For Immediate Release                             Contacts-Saturn: Ela Wardowski
08/26/1999  9:00 AM                                          Phone: 248-299-2751
                                                         Smartflex: John Hohener
                                                             Phone: 714-838-8737

       SATURN ELECTRONICS & ENGINEERING, INC. AND SMARTFLEX SYSTEMS, INC.
             ANNOUNCE SSI ACQUISITION CORP. COMPLETES TENDER OFFER
              FOR ALL OUTSTANDING SHARES OF SMARTFLEX SYSTEMS


        (Auburn Hills, Michigan) - Saturn Electronics & Engineering, Inc. and
Smartflex Systems, Inc. announced today that SSI Acquisition Corp., a
wholly-owned subsidiary of Saturn Electronics & Engineering, Inc., has completed
its tender offer for all issued and outstanding shares of Smartflex Systems,
Inc. (Nasdaq: SFLX) common stock for $10.50, net to the seller in cash. The
tender offer expired at 12:00 midnight, New York City time, on Wednesday, August
25, 1999. SSI Acquisition Corp. will accept for payment and promptly pay for all
shares properly tendered and not withdrawn pursuant to the offer.

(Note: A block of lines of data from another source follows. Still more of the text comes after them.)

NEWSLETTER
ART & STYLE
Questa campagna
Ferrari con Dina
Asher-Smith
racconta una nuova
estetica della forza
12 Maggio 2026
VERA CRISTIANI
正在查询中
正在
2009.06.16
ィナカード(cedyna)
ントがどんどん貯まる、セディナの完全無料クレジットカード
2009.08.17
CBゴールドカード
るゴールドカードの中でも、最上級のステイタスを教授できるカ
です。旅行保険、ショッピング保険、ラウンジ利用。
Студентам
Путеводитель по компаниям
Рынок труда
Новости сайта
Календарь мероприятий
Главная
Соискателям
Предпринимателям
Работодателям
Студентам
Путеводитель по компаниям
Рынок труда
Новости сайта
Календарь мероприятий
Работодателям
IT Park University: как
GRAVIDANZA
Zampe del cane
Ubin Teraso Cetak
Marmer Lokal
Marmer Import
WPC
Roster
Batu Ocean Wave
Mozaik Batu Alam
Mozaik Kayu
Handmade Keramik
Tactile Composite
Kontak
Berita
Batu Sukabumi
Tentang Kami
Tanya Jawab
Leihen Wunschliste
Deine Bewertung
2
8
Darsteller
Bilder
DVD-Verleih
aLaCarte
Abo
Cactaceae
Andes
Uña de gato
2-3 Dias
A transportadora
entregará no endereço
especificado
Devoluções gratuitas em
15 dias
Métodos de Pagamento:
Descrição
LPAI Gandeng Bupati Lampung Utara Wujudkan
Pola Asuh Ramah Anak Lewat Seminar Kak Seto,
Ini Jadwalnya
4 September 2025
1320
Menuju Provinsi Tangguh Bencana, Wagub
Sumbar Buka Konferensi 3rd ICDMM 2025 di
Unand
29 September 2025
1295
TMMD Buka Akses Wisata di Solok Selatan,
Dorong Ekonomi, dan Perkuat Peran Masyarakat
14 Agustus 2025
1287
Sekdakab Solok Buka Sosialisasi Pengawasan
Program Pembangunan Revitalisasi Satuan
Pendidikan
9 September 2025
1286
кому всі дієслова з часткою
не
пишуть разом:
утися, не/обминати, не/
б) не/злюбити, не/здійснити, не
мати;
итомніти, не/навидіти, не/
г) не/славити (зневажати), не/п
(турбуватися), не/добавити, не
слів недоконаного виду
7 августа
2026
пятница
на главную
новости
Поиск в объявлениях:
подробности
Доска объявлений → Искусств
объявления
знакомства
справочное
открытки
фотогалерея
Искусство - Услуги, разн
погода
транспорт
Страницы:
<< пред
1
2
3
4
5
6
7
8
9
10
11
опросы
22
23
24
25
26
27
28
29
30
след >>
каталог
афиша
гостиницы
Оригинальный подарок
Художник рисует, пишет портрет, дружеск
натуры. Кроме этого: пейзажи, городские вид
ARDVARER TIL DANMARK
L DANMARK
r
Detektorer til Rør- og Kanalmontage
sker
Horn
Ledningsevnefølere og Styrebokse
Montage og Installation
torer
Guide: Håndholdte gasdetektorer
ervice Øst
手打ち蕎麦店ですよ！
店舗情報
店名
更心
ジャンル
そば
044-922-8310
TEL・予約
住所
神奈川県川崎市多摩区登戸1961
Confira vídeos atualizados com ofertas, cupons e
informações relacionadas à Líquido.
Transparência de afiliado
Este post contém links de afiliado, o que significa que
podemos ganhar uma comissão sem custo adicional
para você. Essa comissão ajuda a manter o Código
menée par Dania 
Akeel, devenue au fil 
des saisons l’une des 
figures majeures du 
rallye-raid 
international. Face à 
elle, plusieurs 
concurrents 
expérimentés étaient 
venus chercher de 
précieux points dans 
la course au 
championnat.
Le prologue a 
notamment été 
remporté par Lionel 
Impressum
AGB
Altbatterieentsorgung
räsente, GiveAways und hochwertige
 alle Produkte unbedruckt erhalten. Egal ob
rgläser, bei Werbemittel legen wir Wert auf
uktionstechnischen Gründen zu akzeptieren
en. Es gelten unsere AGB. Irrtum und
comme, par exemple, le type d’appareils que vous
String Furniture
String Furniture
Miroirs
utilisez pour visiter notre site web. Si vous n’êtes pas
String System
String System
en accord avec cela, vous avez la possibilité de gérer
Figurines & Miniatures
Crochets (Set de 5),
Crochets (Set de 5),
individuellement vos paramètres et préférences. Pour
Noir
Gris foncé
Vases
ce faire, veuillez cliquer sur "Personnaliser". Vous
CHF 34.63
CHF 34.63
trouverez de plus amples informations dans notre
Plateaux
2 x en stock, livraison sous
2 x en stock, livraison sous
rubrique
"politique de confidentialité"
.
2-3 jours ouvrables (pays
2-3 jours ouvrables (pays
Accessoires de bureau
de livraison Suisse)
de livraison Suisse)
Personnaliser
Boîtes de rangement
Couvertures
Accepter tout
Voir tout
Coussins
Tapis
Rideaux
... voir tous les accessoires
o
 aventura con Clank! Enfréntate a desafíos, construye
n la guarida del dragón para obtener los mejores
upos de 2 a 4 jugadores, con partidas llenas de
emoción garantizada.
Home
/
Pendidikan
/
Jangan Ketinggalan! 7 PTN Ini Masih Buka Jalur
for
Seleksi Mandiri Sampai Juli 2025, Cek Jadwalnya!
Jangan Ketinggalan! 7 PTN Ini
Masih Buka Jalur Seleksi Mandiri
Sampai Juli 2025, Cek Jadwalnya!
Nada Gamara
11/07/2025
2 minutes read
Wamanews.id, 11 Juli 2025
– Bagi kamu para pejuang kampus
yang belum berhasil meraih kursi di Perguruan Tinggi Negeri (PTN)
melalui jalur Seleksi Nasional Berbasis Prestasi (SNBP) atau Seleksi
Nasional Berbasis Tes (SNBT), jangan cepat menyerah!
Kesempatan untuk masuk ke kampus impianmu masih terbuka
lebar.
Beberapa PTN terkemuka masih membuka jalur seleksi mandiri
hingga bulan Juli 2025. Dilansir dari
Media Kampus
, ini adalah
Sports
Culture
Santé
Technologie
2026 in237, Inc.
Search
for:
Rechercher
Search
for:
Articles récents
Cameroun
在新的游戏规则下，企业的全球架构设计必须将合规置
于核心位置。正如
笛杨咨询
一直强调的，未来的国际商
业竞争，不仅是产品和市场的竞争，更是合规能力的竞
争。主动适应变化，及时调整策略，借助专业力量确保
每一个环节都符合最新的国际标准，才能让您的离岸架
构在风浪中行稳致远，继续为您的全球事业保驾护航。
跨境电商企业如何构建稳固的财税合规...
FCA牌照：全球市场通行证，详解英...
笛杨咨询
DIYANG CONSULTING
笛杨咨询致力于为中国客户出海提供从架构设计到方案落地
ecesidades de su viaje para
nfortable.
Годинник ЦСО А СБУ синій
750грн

        Based on a preliminary count by the depository for the offer,
approximately 6,284,430 shares were tendered, representing approximately 96.77%
of the outstanding shares of Smartflex Systems, Inc. common stock.

        In accordance with the short-form merger provisions of the Delaware
General Corporation Law, SSI Acquisition Corp. intends to promptly merge with
and into Smartflex Systems, Inc., which will be the surviving corporation and
will become a wholly-owned subsidiary of Saturn Electronics & Engineering, Inc.
As a result of the merger, the remaining outstanding shares of Smartflex
Systems, Inc. will be converted into the right to receive $10.50 per share in
cash, without interest.

        Michigan-based Saturn Electronics & Engineering, Inc. (Saturn) is a
minority-owned, privately-held supplier of electronic and electromechanical
systems for automotive and non-automotive markets. Founded in 1985, Saturn
employs over 1500 employees worldwide. Saturn's global facilities include its
corporate headquarters, Innovation Center (Tech Center), sales offices and
manufacturing corporate facilities in Auburn Hills, Rochester Hills, Oxford and
Coopersville, Michigan; Rocky Mount, North Carolina; Marks, Mississippi; and
Juarez and Monterrey, Mexico.

        Based in Tustin, California, Smartflex Systems is an electronics
manufacturing services expert in precision, automated manufacturing. Founded in
1985, Smartflex serves customers worldwide from its manufacturing facilities and
Technology Centers in Cebu, Phillippines; Monterrey and Guadalajara, Mexico;
Singapore; West Long Branch, New Jersey; Hudson, New Hampshire; and Santa Clara,
Fremont and Tustin, California. Smartflex's common stock is traded on the Nasdaq
Stock Market under the ticker symbol SFLX.

This release contains forward-looking statements, including each statement of
management's opinions, expectations, plans, and objectives for future operations
that involve risks and uncertainties.  Actual results could differ materially
from these expectations as a result of various factors, and therefore we caution
investors against ascribing undue weight thereto.  The factors include, but are
not limited to, the ability to effectively identify, investigate, conclude,
integrate and manage acquisitions or large-scale projects, to manage the
transition of manufacturing operations, qualification of manufacturing
processes, efficient utilization of manufacturing facilities and financial
resources, the ability to retain and attract qualified personnel, international
currency fluctuations, and future financial, economic, competitive and market
conditions and their potential direct or indirect effect, including
cancellations of orders included in backlog.  These and other factors are also
discussed in Smartflex Systems' 10-K, 10-Q and other filings made previously or
from time to time with the Securities and Exchange Commission.